◆ The data
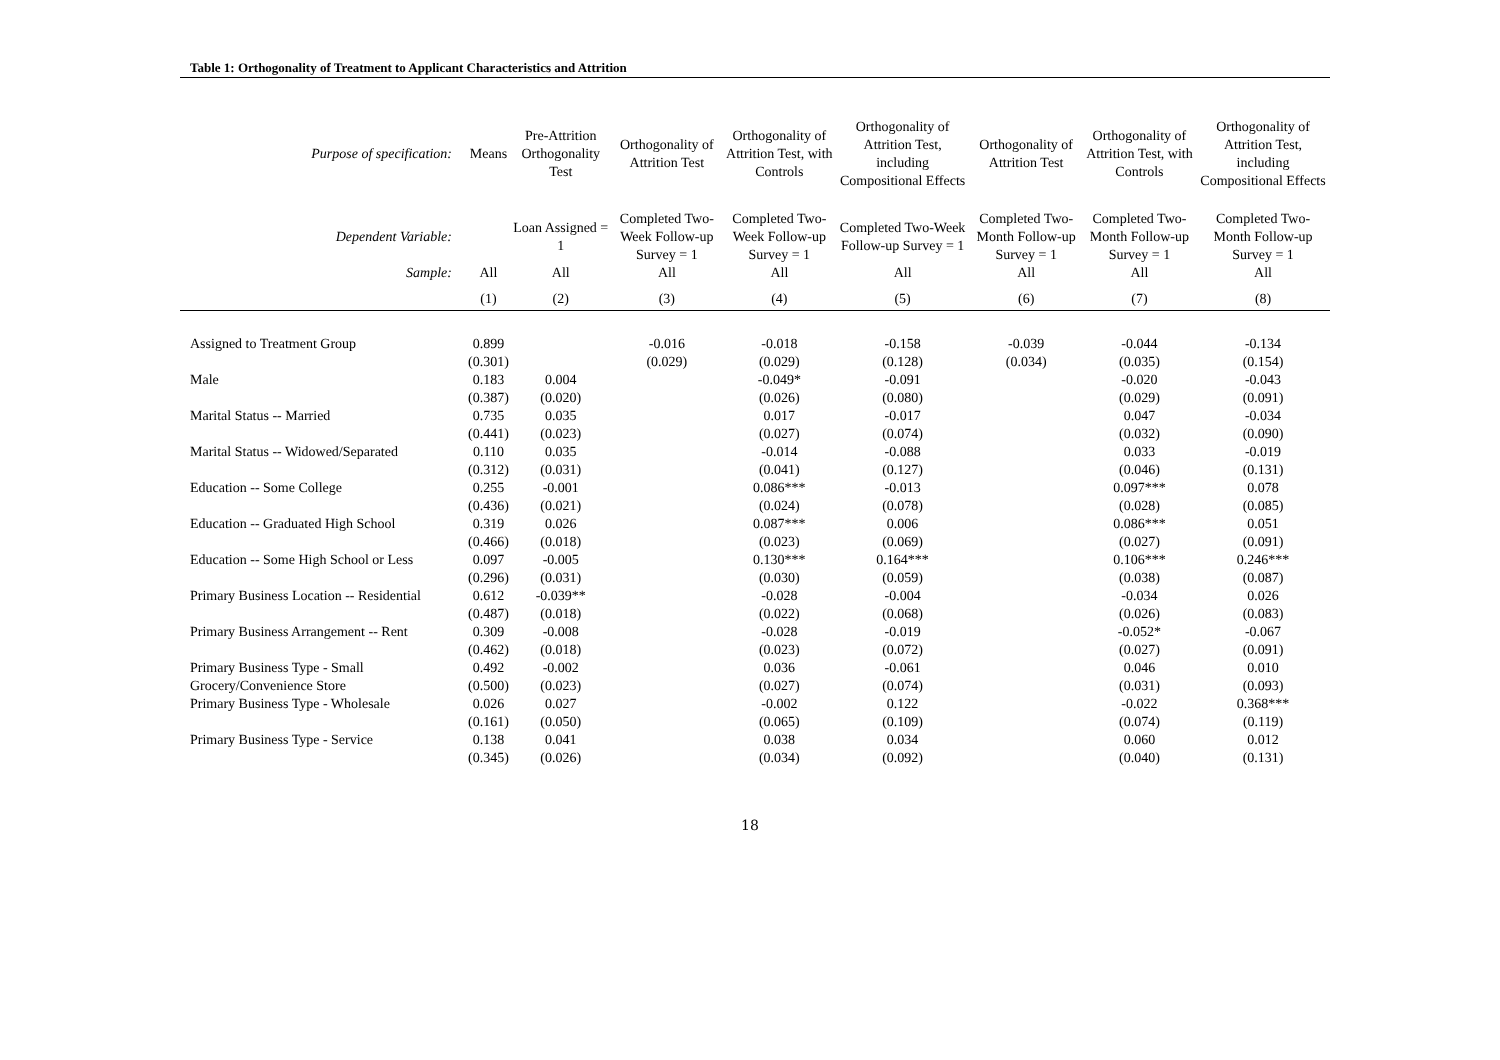Table 1: Orthogonality of Treatment to Applicant Characteristics and Attrition
| Purpose of specification: | Means | Pre-Attrition Orthogonality Test | Orthogonality of Attrition Test | Orthogonality of Attrition Test, with Controls | Orthogonality of Attrition Test, including Compositional Effects | Orthogonality of Attrition Test | Orthogonality of Attrition Test, with Controls | Orthogonality of Attrition Test, including Compositional Effects |
| --- | --- | --- | --- | --- | --- | --- | --- | --- |
| Dependent Variable: | | Loan Assigned = 1 | Completed Two-Week Follow-up Survey = 1 | Completed Two-Week Follow-up Survey = 1 | Completed Two-Week Follow-up Survey = 1 | Completed Two-Month Follow-up Survey = 1 | Completed Two-Month Follow-up Survey = 1 | Completed Two-Month Follow-up Survey = 1 |
| Sample: | All | All | All | All | All | All | All | All |
| | (1) | (2) | (3) | (4) | (5) | (6) | (7) | (8) |
| Assigned to Treatment Group | 0.899 | | -0.016 | -0.018 | -0.158 | -0.039 | -0.044 | -0.134 |
| | (0.301) | | (0.029) | (0.029) | (0.128) | (0.034) | (0.035) | (0.154) |
| Male | 0.183 | 0.004 | | -0.049* | -0.091 | | -0.020 | -0.043 |
| | (0.387) | (0.020) | | (0.026) | (0.080) | | (0.029) | (0.091) |
| Marital Status -- Married | 0.735 | 0.035 | | 0.017 | -0.017 | | 0.047 | -0.034 |
| | (0.441) | (0.023) | | (0.027) | (0.074) | | (0.032) | (0.090) |
| Marital Status -- Widowed/Separated | 0.110 | 0.035 | | -0.014 | -0.088 | | 0.033 | -0.019 |
| | (0.312) | (0.031) | | (0.041) | (0.127) | | (0.046) | (0.131) |
| Education -- Some College | 0.255 | -0.001 | | 0.086*** | -0.013 | | 0.097*** | 0.078 |
| | (0.436) | (0.021) | | (0.024) | (0.078) | | (0.028) | (0.085) |
| Education -- Graduated High School | 0.319 | 0.026 | | 0.087*** | 0.006 | | 0.086*** | 0.051 |
| | (0.466) | (0.018) | | (0.023) | (0.069) | | (0.027) | (0.091) |
| Education -- Some High School or Less | 0.097 | -0.005 | | 0.130*** | 0.164*** | | 0.106*** | 0.246*** |
| | (0.296) | (0.031) | | (0.030) | (0.059) | | (0.038) | (0.087) |
| Primary Business Location -- Residential | 0.612 | -0.039** | | -0.028 | -0.004 | | -0.034 | 0.026 |
| | (0.487) | (0.018) | | (0.022) | (0.068) | | (0.026) | (0.083) |
| Primary Business Arrangement -- Rent | 0.309 | -0.008 | | -0.028 | -0.019 | | -0.052* | -0.067 |
| | (0.462) | (0.018) | | (0.023) | (0.072) | | (0.027) | (0.091) |
| Primary Business Type - Small Grocery/Convenience Store | 0.492 | -0.002 | | 0.036 | -0.061 | | 0.046 | 0.010 |
| | (0.500) | (0.023) | | (0.027) | (0.074) | | (0.031) | (0.093) |
| Primary Business Type - Wholesale | 0.026 | 0.027 | | -0.002 | 0.122 | | -0.022 | 0.368*** |
| | (0.161) | (0.050) | | (0.065) | (0.109) | | (0.074) | (0.119) |
| Primary Business Type - Service | 0.138 | 0.041 | | 0.038 | 0.034 | | 0.060 | 0.012 |
| | (0.345) | (0.026) | | (0.034) | (0.092) | | (0.040) | (0.131) |
18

◆ What to do
The lines to copy are those in the listing that contain "High".

◆ Solution to this problem
| Education -- Graduated High School | 0.319 | 0.026 | | 0.087*** | 0.006 | | 0.086*** | 0.051 |
| Education -- Some High School or Less | 0.097 | -0.005 | | 0.130*** | 0.164*** | | 0.106*** | 0.246*** |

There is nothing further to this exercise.